From the command line it looked like this…
ERROR 2003 (HY000): Can’t connect to MySQL server on ‘192.168.0.105′ (111)
I Googled every combination of terms I could think of. At one point I ran across a discussion where someone seemed to be having the same problem, and about halfway down the page someone else suggested editing something in a conf file. Figuring I didn’t want to mess with conf files just yet (there MUST be a checkbox I missed SOMEWHERE) I kept butting my head against the problem. Finally, in a flash of what you wouldn’t call inspiration, given that I had been making no progress for thirty minutes, I tried the actual IP address rather than ‘localhost’ from the local host. No go. Aha… so it certainly acts like networking is disabled.
I went back and reread that discussion, and that’s when I learned about the variable bind-address in /etc/mysql/my.cnf. Here’s what it looks like after a default install…

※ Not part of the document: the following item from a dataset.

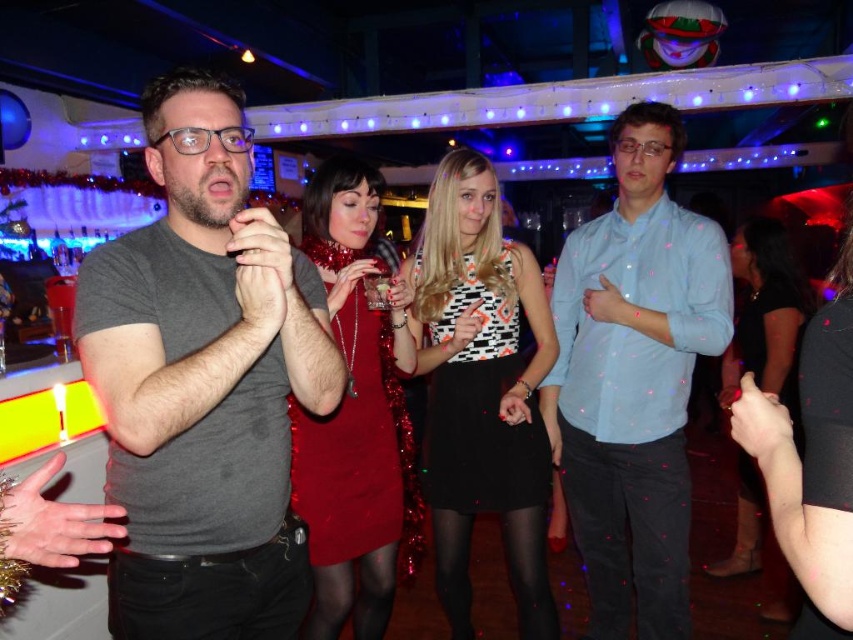
You are a photographer trying to capture the best shot of the party. You notice two points in the scene labeled as point (358, 372) and point (798, 307). If you want to focus on the closer one to the camera, which point should you aim your camera at?

Point (358, 372) is closer to the camera than point (798, 307), so you should aim your camera at point (358, 372) to focus on the closer one.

# Instead of skip-networking the default is now to listen only on
# localhost which is more compatible and is not less secure.
bind-address = 127.0.0.1
What it means is that in the default install mysqld will only bind to localhost (127.0.0.1). That interface has no communication with the outside world. The solution is just to comment it out, and suddenly everything works. You would think that the default install would also show “Disable networking” as “true” in the administrator when networking is… uhm… disabled, but I’m probably just not getting it yet.